Many of you no doubt remember Elizabeth Drew's tenure as the chief political correspondent ('Letter from Washington') at The New Yorker. It was a long time ago now. I remember her coverage of the contest between Bush-père and Dukakis. In those days I was very grateful for her commentary given the increasing right-wing turn of our national politics.
She was axed when Tina Brown took over as editor-in-chief. And now that I've found the 'red meat' of the left blogs, I don't generally find her style of commentary particularly satisfying. It's a bit heavy on Washington CW to my taste, but there's no doubt that I find her overall point of view sympathetic.
These days she often appears in The New York Review of Books. I just finished reading her post on the NYRoB Blog, Washington: When Decency Prevailed, that I want to recommend to your attention.

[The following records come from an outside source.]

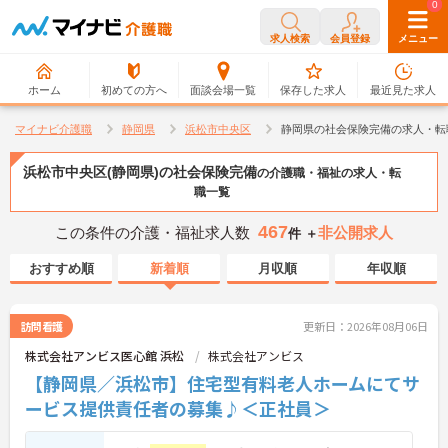
0
0
求人検索
会員登録
メニュー
ホーム
初めての方へ
面談会場一覧
保存した求人
最近見た求人
マイナビ介護職
静岡県
浜松市中央区
静岡県の社会保険完備の求人・転
浜松市中央区(静岡県)の社会保険完備
の介護職・福祉の求人・転
職一覧
467
この条件の介護・福祉求人数
非公開求人
件 ＋
おすすめ順
新着順
月収順
年収順
訪問看護
更新日：2026年08月06日
株式会社アンビス医心館 浜松
株式会社アンビス
【静岡県／浜松市】住宅型有料老人ホームにてサ
ービス提供責任者の募集♪＜正社員＞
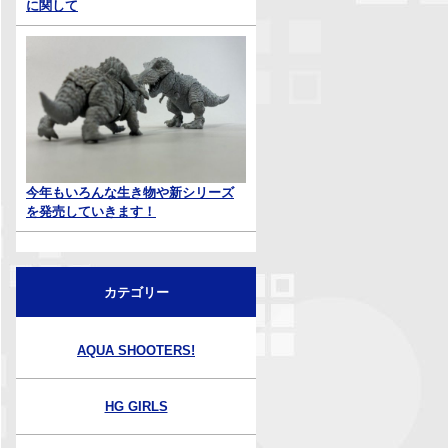
に関して
今年もいろんな生き物や新シリーズ
を発売していきます！
カテゴリー
AQUA SHOOTERS!
HG GIRLS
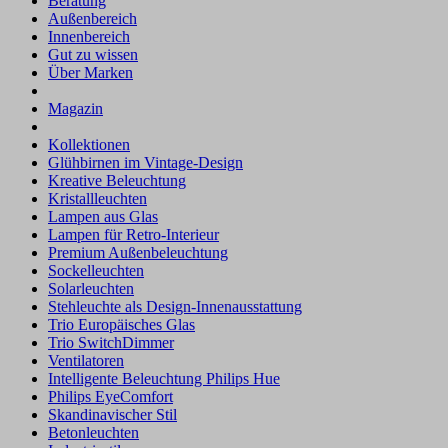
Beratung
Außenbereich
Innenbereich
Gut zu wissen
Über Marken
Magazin
Kollektionen
Glühbirnen im Vintage-Design
Kreative Beleuchtung
Kristallleuchten
Lampen aus Glas
Lampen für Retro-Interieur
Premium Außenbeleuchtung
Sockelleuchten
Solarleuchten
Stehleuchte als Design-Innenausstattung
Trio Europäisches Glas
Trio SwitchDimmer
Ventilatoren
Intelligente Beleuchtung Philips Hue
Philips EyeComfort
Skandinavischer Stil
Betonleuchten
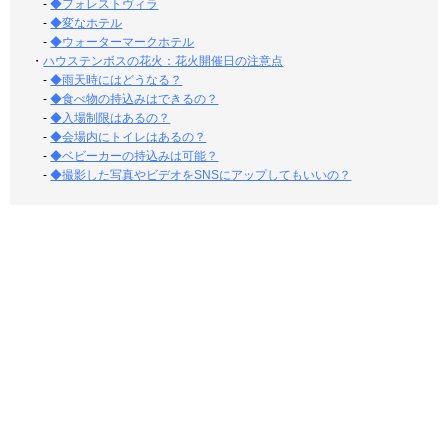
-
◆フォレストヴィラ
-
◆変なホテル
-
◆ウォーターマークホテル
・
ハウステンボスの花火：花火開催日の注意点
-
◆雨天時にはどうなる？
-
◆食べ物の持込みはできるの？
-
◆入場制限はあるの？
-
◆会場内にトイレはあるの？
-
◆ベビーカーの持込みは可能？
-
◆撮影した写真やビデオをSNSにアップしてもいいの？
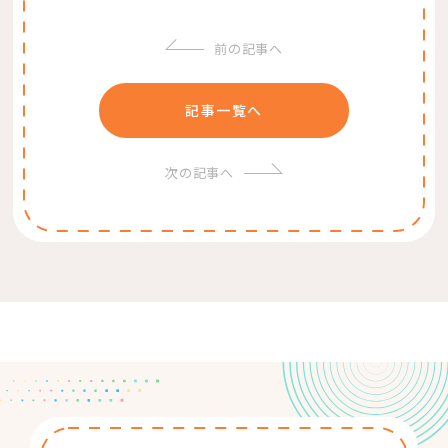
前の記事へ
記事一覧へ
次の記事へ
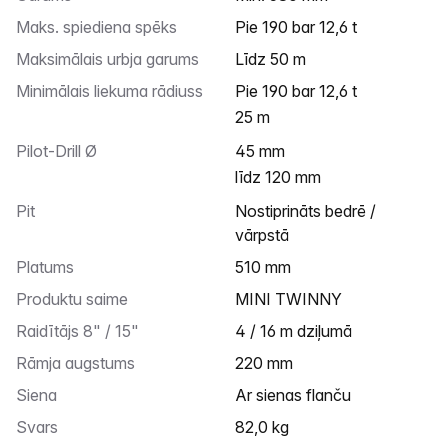
Maks. spiediena spēks
pie 190 bar 12,6 t
Maksimālais urbja garums
līdz 50 m
Minimālais liekuma rādiuss
pie 190 bar 12,6 t
25 m
Pilot-Drill Ø
45 mm
līdz 120 mm
Pit
nostiprināts bedrē /
vārpstā
Platums
510 mm
Produktu saime
MINI TWINNY
Raidītājs 8" / 15"
4 / 16 m dziļumā
Rāmja augstums
220 mm
Siena
ar sienas flanču
Svars
82,0 kg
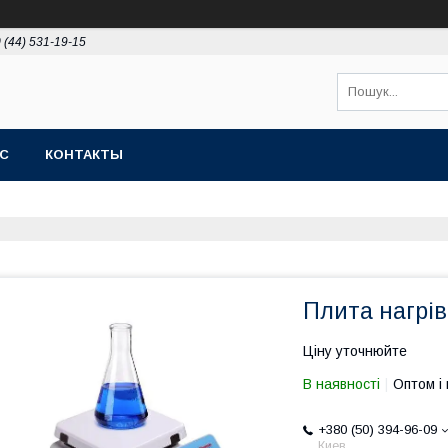
 (44) 531-19-15
АС
КОНТАКТЫ
Плита нагрі
Ціну уточнюйте
В наявності
Оптом і 
+380 (50) 394-96-09
Киев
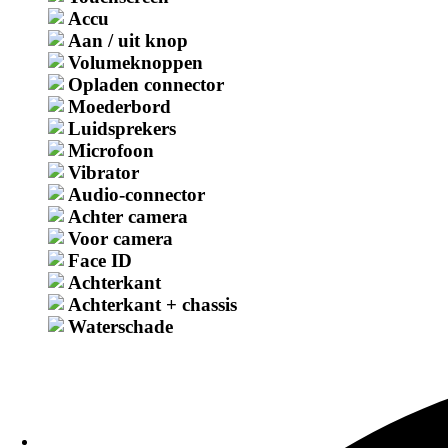
Accu
Aan / uit knop
Galaxy S
Volumeknoppen
Opladen connector
Populaire Reparaties
Moederbord
Samsung Galaxy oplaadconnector vervangingspri
Luidsprekers
Microfoon
Vibrator
Samsung Galaxy backcover Vervangingsprijs
Audio-connector
Achter camera
Voor camera
Samsung Galaxy-scherm Vervangingsprijs
Face ID
Achterkant
Achterkant + chassis
Samsung reparatieprijs na vochtprobleem
Waterschade
Samsung Galaxy batterij vervangingsprijs
Meer Reparaties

The occasion for the piece was the memorial for the recently departed former Speaker of the House, Tom Foley, held at the Capitol on October 29th. As you can guess from the title, the overall theme is a familiar one, a lament for the times when politicians from both parties could work together, but without any distasteful 'both sides do it' rhetoric.
Those present also knew that Foley stood as an emblem of a time that now seemed very long past and was perhaps unrecoverable.

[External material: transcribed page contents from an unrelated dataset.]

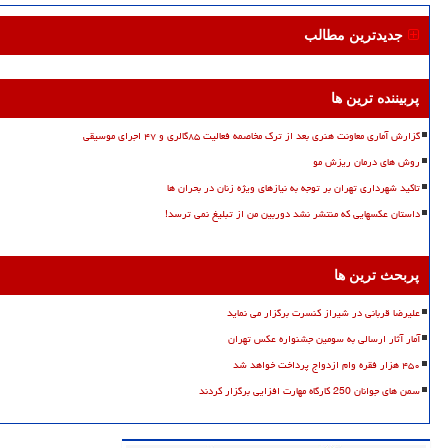
جدیدترین مطالب
پربیننده ترین ها
گزارش آماری معاونت هنری بعد از ترک مخاصمه فعالیت ۸۵گالری و ۴۷ اجرای موسیقی
روش های درمان ریزش مو
تاکید شهرداری تهران بر توجه به نیازهای ویژه زنان در بحران ها
داستان عکسهایی که منتشر نشد دوربین من از تبلیغ نمی ترسد!
پربحث ترین ها
علیرضا قربانی در شیراز کنسرت برگزار می نماید
آمار آثار ارسالی به سومین جشنواره عکس تهران
۴۵۰ هزار فقره وام ازدواج پرداخت خواهد شد
سمن های جوانان 250 کارگاه مهارت افزایی برگزار کردند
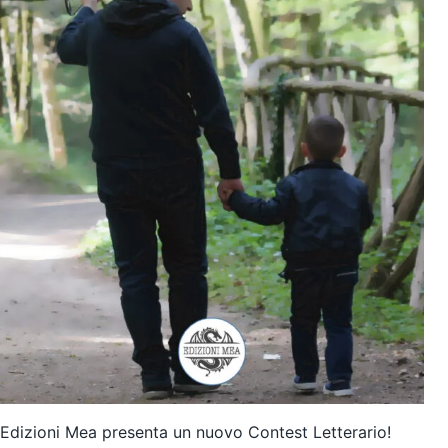
Edizioni Mea presenta un nuovo Contest Letterario!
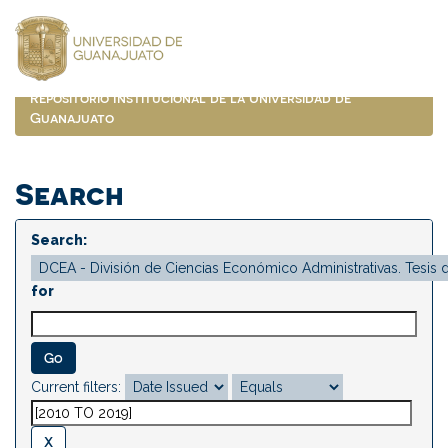
Skip
navigation
Repositorio Institucional de la Universidad de
Guanajuato
Search
Search:
for
Current filters:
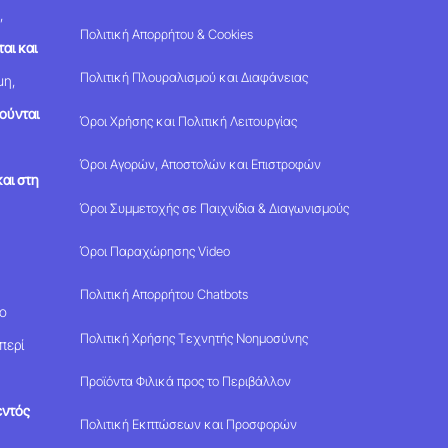
,
Πολιτική Απορρήτου & Cookies
αι και
Πολιτική Πλουραλισμού και Διαφάνειας
μη,
ούνται
Όροι Χρήσης και Πολιτική Λειτουργίας
Όροι Αγορών, Αποστολών και Επιστροφών
αι στη
Όροι Συμμετοχής σε Παιχνίδια & Διαγωνισμούς
Όροι Παραχώρησης Video
Πολιτική Απορρήτου Chatbots
μο
Πολιτική Χρήσης Τεχνητής Νοημοσύνης
περί
Προϊόντα Φιλικά προς το Περιβάλλον
εντός
Πολιτική Εκπτώσεων και Προσφορών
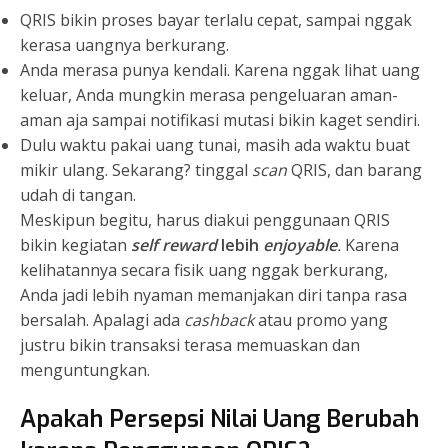
QRIS bikin proses bayar terlalu cepat, sampai nggak
kerasa uangnya berkurang.
Anda merasa punya kendali. Karena nggak lihat uang
keluar, Anda mungkin merasa pengeluaran aman-
aman aja sampai notifikasi mutasi bikin kaget sendiri.
Dulu waktu pakai uang tunai, masih ada waktu buat
mikir ulang. Sekarang? tinggal
scan
QRIS, dan barang
udah di tangan.
Meskipun begitu, harus diakui penggunaan QRIS
bikin kegiatan
self reward
lebih
enjoyable
.
Karena
kelihatannya secara fisik uang nggak berkurang,
Anda jadi lebih nyaman memanjakan diri tanpa rasa
bersalah. Apalagi ada
cashback
atau promo yang
justru bikin transaksi terasa memuaskan dan
menguntungkan.
Apakah Persepsi Nilai Uang Berubah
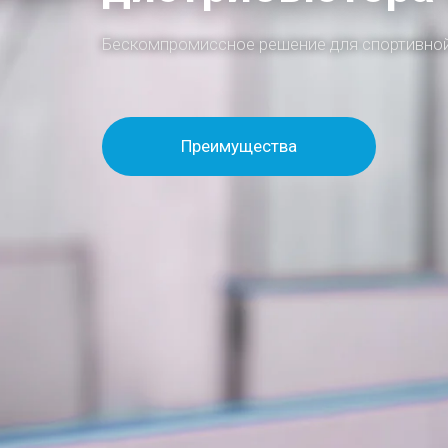
Бескомпромиссное решение для спортивной
Преимущества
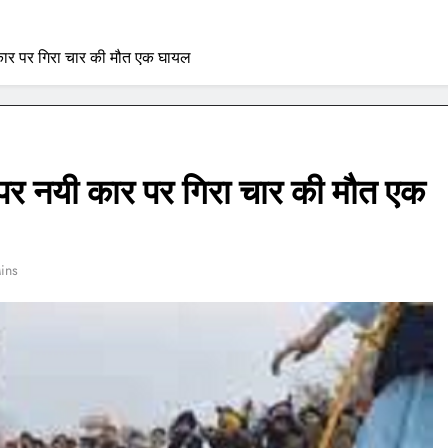
ी कार पर गिरा चार की मौत एक घायल
डंपर नयी कार पर गिरा चार की मौत एक
ins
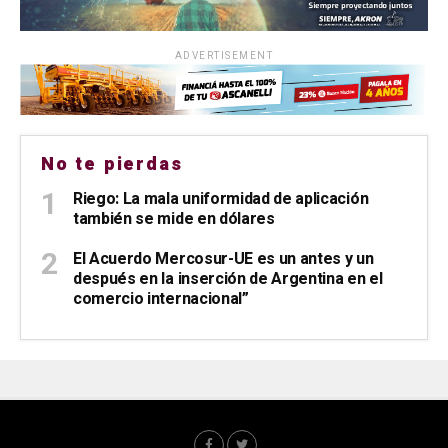
ADVERTISEMENT
No te pierdas
Riego: La mala uniformidad de aplicación
también se mide en dólares
El Acuerdo Mercosur-UE es un antes y un
después en la inserción de Argentina en el
comercio internacional”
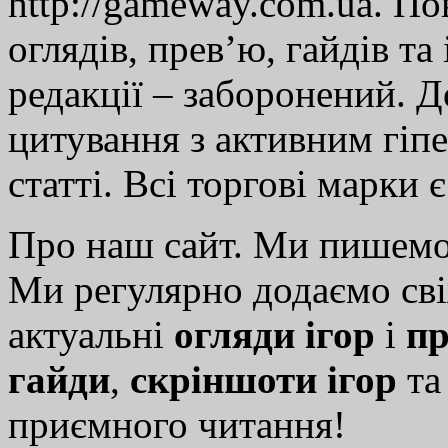
http://gameway.com.ua. По
оглядів, прев’ю, гайдів та
редакції – заборонений. 
цитування з активним гіп
статті. Всі торгові марки 
Про наш сайт. Ми пишем
Ми регулярно додаємо св
актуальні
огляди ігор
і
пр
гайди
,
скріншоти ігор
т
приємного читання!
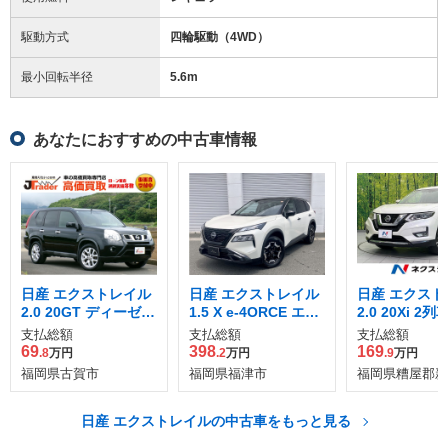
駆動方式
四輪駆動（4WD）
最小回転半径
5.6
m
あなたにおすすめの中古車情報
日産 エクストレイル
日産 エクストレイル
日産 エクスト
2.0 20GT ディーゼル
1.5 X e-4ORCE エク
2.0 20Xi 2列
ターボ 4WD
ストリーマーX 4WD
支払総額
支払総額
支払総額
69
398
169
.8
万円
.2
万円
.9
万円
福岡県古賀市
福岡県福津市
福岡県糟屋郡新
日産 エクストレイルの中古車をもっと見る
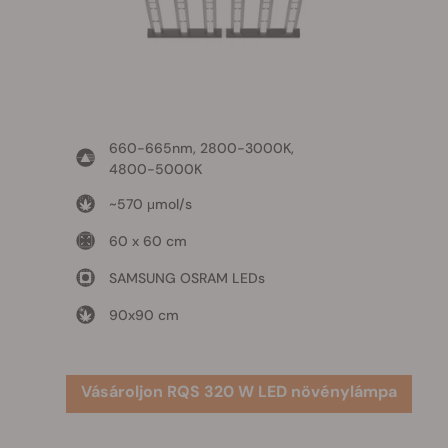
660-665nm, 2800-3000K,
4800-5000K
~570 μmol/s
60 x 60 cm
SAMSUNG OSRAM LEDs
90x90 cm
Vásároljon RQS 320 W LED növénylámpa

Among others both Bill Clinton and President Obama spoke. And she seemed to be disparaging the President when she wrote:
It’s never easy to follow Bill Clinton as a speaker; his pyrotechnics and fetching use of the English language can be mesmerizing. He shows the others how to do it. His messy presidency was largely forgotten as he became perhaps the most effective and popular political figure in the country. And so when Barack Obama got up to speak next, he looked diminished. He seemed to shrink in Clinton’s presence. Though, as he acknowledged, Obama didn’t know Foley, he did manage to avoid saying the same things about Foley that the others had. He referred to Foley’s “powerful intellect,” and indeed Foley was a serious reader, especially of history. He spoke of Foley’s “humility,” and with his own difficulties with Capitol Hill obviously very much on his mind, Obama said, “it was his personal decency that helped him bring civility and order to a Congress that demanded both—and still does.” It was clear at whom Obama’s quietly expressed remarks were aimed. But they were barely audible in the big hall, muffling any effectiveness they might have had, and there was cause to wonder uneasily what Obama even was doing there. He seemed clearly outmatched and out of his element.

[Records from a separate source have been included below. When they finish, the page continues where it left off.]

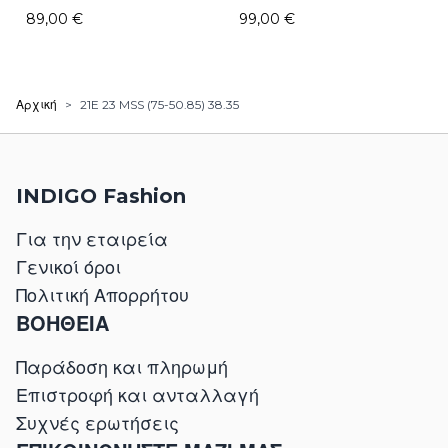
89,00 €
99,00 €
Αρχική
>
21E 23 MSS (75-50.85) 38.35
INDIGO Fashion
Για την εταιρεία
Γενικοί όροι
Πολιτική Απορρήτου
ΒΟΗΘΕΙΑ
Παράδοση και πληρωμή
Επιστροφή και ανταλλαγή
Συχνές ερωτήσεις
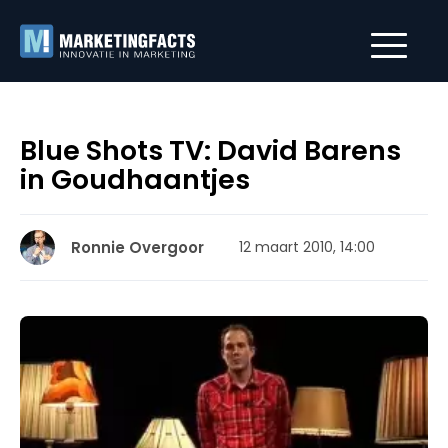
Blue Shots TV: David Barens
in Goudhaantjes
Ronnie Overgoor
12 maart 2010, 14:00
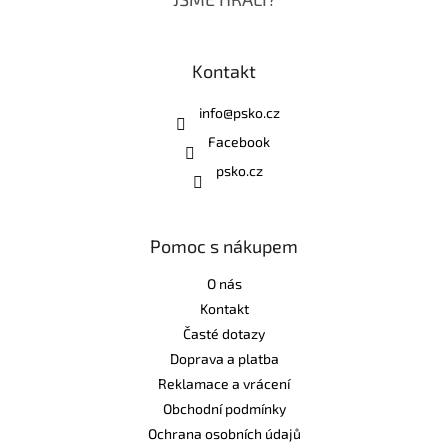
Kontakt
info
@
psko.cz
Facebook
psko.cz
Pomoc s nákupem
O nás
Kontakt
Časté dotazy
Doprava a platba
Reklamace a vrácení
Obchodní podmínky
Ochrana osobních údajů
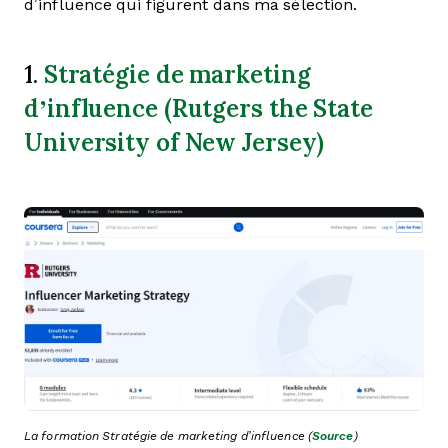
d’influence qui figurent dans ma sélection.
Stratégie de marketing
1.
d’influence (Rutgers the State
University of New Jersey)
La formation Stratégie de marketing d’influence (
Source
)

Ouch, I thought. Still, she was there and not thinking she had any particular axe to grind I granted there must be something to it. But the payoff came in the following paragraph:
When I rewatched the proceedings on C-SPAN later that evening, I saw something totally at odds from what so many had thought we had witnessed in the great hall. Clinton’s pyrotechnics—his long and colorful description of a funeral in Japan that he and Ambassador Foley had witnessed, the point of which was no clearer than it had been that afternoon—seemed overdone. (After leaving the House, Foley served as Ambassador to Japan from 1997–2001.) Clinton appeared to be vamping, reaching for his own relevance to Tom Foley. He had as usual put on a good show and later it seemed no less brilliant as a performance but less fitting. It was Obama who was now the far more impressive. Obama had understood that the quiet voice is more effective on television and more suitable to the occasion. His even-toned comments about civility slipped knife-like into the Republican leaders arrayed before him. He didn’t have to look at them. (The news stories later were predominantly focused on Obama’s call for “civility.”) Obama had seen the perfect opportunity to present himself as the calm, restrained, and would-be bipartisan leader by standing witness for Tom Foley. His acknowledgment that he didn’t know Foley, which seemed weak in the afternoon, now came off as plain honesty. He knew exactly what he was doing. Every once in a while Obama reminds us why he became president.
Like many around here, I'm not afraid to criticize the President when (as on too many issues) I think he deserves it. But that makes me all the happier to find legitimate occasions of praise.